According to my cousin, being a barista is like this generation’s sexy librarian fantasy. At first I was skeptical, because as a barista myself I don’t really understand what could possibly be attractive about my hideous black polo and huge green apron that makes me look like a 12-year-old boy. Whatever works for you I guess. I can believe her comment though, because I think working at Starbucks is the place where I’ve been asked out the most in my life. I don’t really know what to think about that, because honestly I look my worst when I’m working. I’m too lazy to put on my contacts so I’ve got my own trendy hipster glasses that scream “Hello, I’m a hipster,” and like I said the uniform doesn’t do me any favors. Yet, it’s really is the main place where I get asked out the most. It’s so odd.
This past summer I decided to stay in Boston for an internship instead of going back home. The internship was unpaid, as so many of them are unfortunately so I kept up my job at Starbucks to pay for, you know, my survival. Working 70-hour workweeks was miserable. However, the two redeeming factors of working at Starbucks that summer were that I loved my co-workers and I got a very huge self-esteem boost from getting asked out several times in that three month time period. It got to the point where my co-workers would give me crap for being too flirty. Apparently to them, friendly=flirty.
The oddest experience with a customer asking me out actually came from a professor! He was at least 15 years older than me, and a regular at Starbucks, so I was used to seeing him every shift I worked. Once I can acknowledge with a customer that we are familiar faces, I get friendlier. Instead of just saying “Hi, what can I get for you today?” I’m bold to ask how they are doing and genuinely mean it. So I was on that level with this guy. One day when we had just closed at 9 p.m., he came by the store, but we’d already locked our doors to start cleaning. We made eye contact, and I tried to signal that we’d already closed. He kept knocking on the glass door. My co-worker goes over to open the door to say that we’ve already closed, but he looks over her shoulder at me and says, “I was hoping to talk to you. How long does it normally take you guys to close the store?” It takes an hour. We close at 9 p.m., but employees don’t leave until 10 p.m. because we have to leave everything ready for the morning. He said he’d wait. He waited an hour in the RAIN at night to speak to me. I could guess what was coming.

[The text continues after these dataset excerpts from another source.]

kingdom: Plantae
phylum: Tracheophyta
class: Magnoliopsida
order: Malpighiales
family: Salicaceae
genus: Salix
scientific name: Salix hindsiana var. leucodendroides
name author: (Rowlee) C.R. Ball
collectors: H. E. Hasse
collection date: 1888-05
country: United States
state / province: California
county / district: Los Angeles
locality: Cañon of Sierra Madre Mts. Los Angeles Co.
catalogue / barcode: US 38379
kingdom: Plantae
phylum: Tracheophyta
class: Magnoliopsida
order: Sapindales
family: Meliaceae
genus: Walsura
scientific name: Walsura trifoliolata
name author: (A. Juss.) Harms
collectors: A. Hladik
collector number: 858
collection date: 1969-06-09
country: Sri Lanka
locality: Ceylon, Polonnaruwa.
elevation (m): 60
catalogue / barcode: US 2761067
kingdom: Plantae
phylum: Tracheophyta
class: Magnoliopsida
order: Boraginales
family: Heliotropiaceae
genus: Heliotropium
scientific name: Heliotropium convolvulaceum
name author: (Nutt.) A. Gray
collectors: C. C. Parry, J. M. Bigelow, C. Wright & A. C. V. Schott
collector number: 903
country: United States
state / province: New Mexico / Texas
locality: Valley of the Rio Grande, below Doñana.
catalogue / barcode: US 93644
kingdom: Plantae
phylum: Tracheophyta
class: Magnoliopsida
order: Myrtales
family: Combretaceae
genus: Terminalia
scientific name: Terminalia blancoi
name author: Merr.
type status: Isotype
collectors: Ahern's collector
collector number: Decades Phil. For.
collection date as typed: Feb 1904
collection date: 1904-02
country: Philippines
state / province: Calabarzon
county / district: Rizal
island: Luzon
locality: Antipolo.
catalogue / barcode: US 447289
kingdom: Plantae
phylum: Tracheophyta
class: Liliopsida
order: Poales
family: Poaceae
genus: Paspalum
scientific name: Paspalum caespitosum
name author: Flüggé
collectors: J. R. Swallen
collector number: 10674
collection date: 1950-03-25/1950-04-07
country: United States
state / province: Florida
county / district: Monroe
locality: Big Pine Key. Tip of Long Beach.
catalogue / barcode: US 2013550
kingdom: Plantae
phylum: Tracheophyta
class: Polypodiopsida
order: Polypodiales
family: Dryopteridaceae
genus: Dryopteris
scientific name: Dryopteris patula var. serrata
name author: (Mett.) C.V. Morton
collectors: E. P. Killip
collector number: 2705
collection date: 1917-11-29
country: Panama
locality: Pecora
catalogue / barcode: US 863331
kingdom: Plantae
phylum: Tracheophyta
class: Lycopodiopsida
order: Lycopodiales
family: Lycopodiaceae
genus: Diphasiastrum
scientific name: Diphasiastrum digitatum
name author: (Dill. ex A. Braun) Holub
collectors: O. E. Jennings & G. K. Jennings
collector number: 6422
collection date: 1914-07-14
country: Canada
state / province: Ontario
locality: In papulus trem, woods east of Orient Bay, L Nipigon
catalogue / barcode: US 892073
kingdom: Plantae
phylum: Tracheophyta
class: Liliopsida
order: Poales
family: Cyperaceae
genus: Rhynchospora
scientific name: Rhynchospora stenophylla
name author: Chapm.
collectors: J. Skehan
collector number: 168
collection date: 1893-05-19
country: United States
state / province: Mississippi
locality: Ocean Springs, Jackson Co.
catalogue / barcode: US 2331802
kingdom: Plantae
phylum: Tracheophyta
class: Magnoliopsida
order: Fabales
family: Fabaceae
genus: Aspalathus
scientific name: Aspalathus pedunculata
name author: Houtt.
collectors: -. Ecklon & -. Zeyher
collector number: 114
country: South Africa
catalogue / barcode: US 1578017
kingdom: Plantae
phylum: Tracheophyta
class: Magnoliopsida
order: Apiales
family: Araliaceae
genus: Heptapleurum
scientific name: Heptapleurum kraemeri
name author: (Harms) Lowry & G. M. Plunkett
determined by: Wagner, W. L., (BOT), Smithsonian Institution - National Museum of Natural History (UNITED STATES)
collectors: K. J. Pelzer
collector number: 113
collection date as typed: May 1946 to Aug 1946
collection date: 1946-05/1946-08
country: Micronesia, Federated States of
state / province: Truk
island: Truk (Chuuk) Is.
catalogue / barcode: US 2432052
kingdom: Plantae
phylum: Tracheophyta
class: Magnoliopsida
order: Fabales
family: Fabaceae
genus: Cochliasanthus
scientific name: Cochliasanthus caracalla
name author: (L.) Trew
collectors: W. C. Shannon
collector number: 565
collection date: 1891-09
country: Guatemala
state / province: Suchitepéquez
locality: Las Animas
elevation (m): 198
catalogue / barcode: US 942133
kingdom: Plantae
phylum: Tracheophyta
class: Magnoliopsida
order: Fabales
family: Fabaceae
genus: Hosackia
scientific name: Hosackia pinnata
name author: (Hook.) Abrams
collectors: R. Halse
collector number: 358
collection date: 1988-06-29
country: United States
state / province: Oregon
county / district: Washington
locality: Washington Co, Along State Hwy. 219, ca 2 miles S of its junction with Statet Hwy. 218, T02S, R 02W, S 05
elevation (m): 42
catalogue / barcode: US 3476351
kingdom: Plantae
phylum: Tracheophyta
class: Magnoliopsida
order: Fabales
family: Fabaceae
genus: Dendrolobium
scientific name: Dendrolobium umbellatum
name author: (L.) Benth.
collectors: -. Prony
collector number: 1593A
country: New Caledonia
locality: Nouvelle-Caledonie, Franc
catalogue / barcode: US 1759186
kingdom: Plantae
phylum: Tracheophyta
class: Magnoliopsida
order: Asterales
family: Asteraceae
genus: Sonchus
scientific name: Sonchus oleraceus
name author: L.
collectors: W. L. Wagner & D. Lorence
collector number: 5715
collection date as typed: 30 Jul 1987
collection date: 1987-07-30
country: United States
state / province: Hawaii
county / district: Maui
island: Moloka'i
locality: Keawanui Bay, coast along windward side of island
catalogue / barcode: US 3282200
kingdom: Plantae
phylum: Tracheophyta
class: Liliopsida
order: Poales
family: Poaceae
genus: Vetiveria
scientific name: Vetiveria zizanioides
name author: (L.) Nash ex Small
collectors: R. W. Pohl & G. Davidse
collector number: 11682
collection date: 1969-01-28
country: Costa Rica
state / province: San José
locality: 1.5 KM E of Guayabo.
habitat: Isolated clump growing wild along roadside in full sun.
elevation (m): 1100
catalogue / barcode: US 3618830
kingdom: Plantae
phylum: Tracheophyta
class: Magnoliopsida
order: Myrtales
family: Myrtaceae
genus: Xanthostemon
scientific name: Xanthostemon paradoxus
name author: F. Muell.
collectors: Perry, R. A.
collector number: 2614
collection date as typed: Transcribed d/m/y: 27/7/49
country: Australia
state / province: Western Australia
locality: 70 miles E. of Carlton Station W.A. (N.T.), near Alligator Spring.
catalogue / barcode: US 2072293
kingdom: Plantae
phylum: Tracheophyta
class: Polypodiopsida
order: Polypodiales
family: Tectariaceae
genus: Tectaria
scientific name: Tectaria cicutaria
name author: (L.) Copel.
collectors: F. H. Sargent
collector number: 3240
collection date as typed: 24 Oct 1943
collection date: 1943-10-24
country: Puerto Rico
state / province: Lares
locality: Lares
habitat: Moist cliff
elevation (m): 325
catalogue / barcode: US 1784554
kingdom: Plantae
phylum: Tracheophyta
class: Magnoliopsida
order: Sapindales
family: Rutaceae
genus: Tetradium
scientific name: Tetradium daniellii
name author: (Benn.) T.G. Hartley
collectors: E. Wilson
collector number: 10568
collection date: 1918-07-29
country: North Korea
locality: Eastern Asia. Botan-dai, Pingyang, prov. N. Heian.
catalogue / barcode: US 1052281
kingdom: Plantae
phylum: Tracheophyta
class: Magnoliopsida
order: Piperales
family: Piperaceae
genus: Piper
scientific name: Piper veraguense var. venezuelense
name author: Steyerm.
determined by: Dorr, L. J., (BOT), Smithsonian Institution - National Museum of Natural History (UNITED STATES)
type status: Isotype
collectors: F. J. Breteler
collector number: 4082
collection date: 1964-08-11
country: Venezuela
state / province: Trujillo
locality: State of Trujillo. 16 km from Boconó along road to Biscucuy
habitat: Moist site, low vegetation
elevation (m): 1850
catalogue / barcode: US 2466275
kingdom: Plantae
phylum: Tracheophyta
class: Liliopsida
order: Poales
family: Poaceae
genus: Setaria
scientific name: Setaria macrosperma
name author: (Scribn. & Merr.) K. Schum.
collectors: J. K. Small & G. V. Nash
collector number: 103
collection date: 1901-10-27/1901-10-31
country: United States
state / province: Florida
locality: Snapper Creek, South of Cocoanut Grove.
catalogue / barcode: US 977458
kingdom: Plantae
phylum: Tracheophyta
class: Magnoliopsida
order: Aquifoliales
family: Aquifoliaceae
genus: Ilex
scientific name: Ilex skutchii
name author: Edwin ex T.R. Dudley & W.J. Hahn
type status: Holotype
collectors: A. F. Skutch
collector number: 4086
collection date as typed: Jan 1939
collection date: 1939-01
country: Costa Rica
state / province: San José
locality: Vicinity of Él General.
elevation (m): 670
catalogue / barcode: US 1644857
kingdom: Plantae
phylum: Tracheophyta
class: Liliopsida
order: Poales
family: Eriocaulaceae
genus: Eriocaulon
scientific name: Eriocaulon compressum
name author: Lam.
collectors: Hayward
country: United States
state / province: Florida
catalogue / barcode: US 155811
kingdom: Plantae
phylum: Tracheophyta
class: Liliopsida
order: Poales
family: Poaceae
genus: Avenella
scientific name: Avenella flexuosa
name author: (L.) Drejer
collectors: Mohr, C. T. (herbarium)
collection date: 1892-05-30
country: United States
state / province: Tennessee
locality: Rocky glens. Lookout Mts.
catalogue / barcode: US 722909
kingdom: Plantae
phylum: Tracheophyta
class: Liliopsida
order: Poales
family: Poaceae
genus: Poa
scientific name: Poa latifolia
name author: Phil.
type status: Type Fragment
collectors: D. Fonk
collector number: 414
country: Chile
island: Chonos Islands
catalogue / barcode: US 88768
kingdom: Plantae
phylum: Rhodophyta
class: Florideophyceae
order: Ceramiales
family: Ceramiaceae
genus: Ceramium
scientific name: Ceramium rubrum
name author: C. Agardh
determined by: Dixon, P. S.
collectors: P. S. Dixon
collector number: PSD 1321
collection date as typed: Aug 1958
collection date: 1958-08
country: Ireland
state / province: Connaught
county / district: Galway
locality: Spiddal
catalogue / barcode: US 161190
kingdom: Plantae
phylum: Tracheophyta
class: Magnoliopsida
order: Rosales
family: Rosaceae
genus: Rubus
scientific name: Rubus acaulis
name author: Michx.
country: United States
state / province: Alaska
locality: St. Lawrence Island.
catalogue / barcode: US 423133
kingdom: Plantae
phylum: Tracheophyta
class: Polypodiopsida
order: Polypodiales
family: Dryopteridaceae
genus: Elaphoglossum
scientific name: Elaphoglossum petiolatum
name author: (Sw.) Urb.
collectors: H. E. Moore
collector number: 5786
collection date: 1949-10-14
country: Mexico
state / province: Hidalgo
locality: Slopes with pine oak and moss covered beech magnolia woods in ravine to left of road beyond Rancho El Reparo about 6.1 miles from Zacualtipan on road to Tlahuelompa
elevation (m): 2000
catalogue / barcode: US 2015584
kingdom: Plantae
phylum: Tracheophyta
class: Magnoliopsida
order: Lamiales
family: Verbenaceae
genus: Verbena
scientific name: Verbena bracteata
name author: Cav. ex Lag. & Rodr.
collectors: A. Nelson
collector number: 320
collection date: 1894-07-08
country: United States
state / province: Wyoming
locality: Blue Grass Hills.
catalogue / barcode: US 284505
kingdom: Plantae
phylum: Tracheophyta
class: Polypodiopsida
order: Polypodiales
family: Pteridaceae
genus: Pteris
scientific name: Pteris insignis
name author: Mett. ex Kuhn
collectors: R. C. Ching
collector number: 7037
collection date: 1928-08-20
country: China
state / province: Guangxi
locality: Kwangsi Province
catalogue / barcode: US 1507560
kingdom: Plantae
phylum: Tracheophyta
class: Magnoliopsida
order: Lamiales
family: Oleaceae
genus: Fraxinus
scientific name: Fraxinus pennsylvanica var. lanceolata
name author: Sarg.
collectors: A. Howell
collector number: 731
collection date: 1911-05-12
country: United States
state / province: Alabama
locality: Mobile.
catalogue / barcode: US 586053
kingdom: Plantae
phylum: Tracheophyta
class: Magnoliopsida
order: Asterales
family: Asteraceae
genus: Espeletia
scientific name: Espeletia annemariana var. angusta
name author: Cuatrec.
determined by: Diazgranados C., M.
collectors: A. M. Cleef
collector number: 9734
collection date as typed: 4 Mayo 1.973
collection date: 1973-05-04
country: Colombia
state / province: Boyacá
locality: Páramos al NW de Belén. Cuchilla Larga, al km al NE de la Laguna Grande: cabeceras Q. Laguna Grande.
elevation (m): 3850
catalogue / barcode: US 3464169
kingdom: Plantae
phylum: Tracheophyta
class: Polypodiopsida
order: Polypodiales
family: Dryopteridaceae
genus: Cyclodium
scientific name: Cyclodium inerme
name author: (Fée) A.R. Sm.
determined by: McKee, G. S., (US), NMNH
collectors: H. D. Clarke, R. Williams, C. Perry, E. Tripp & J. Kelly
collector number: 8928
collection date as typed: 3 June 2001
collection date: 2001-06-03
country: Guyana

I cleaned as slow as possible, and for the first time I experienced not wanting to leave Starbucks. Once I go outside, he instantly approached me and tried to make small talk. It’s raining, and I’d just worked a long shift so I was not in the mood to dilly-dally. I give curt responses until he decided to get to the point and ask me to dinner. I went with the classic, “I’m seeing someone” excuse. I don’t like being mean when someone has mustered up the courage to approach me and ask me out so that’s my go-to excuse. Sometimes when I use it, it’s actually true… most of the time it’s not. He looked disappointed but took it with grace, and then continued to come into Starbucks on a normal basis so that awkwardness could continue for a while. Yay…
My favorite interaction with a customer was a day when my normal 12-hour shift that I worked on Saturdays became a 16-hour shift, because a co-worker called in sick at the last minute. I was out of it. Like barely functional due to exhaustion and hunger. My lack of consciousness was even more difficult to hide, because business was slow so there was nothing for me to do but stand behind the bar and concentrate on not falling asleep. Customers noticed too. One woman even had the audacity to say to me, “You look like you need to get it together.” You can always rely on people to make you feel like worse when you already feel like shit. However, out of nowhere, when I had my head lying on the computer screen, a guy walked up to me and said the nicest thing anyone has ever said to me in my life. He just came up and said, “You know I’m really sorry you have to be here right now. You seem too smart and too beautiful to deserve to be stuck here on such a nice day and I hope you’re able to get out of work soon.” I barely had time to register what was happening before he ended and left. He didn’t ask me out or ever come back. He just said kind words without asking for anything in return.
However, my most priceless conversation about dating customers actually happened with a fellow female co-worker who was a friend. Another customer had just asked me out that day so my co-workers were playfully teasing me about it and updating her on the gossip with the whole occurrence. However, as I was sharing my take on the whole situation, she decided to share her honest opinion of me. She said, “I can’t believe another guy asked you out. I just don’t get the appeal.” This girl just called me ugly to my face. My jaw dropped. I was torn between calling her out on her rudeness, or laughing it off and moving on. I detest drama so I opted for the latter. I’d rather not stoop to her level of rudeness by being just as nasty. I just gave a small smile and went back to my job.
I don’t know what it is about baristas that could possibly be so enticing to people. I make coffee, and then I serve it to people. One of my co-workers has even started developing carpal tunnel from working at our Starbucks. There’s nothing attractive about my job description. However, my interactions with customers definitely keep the job interesting and worthwhile for me!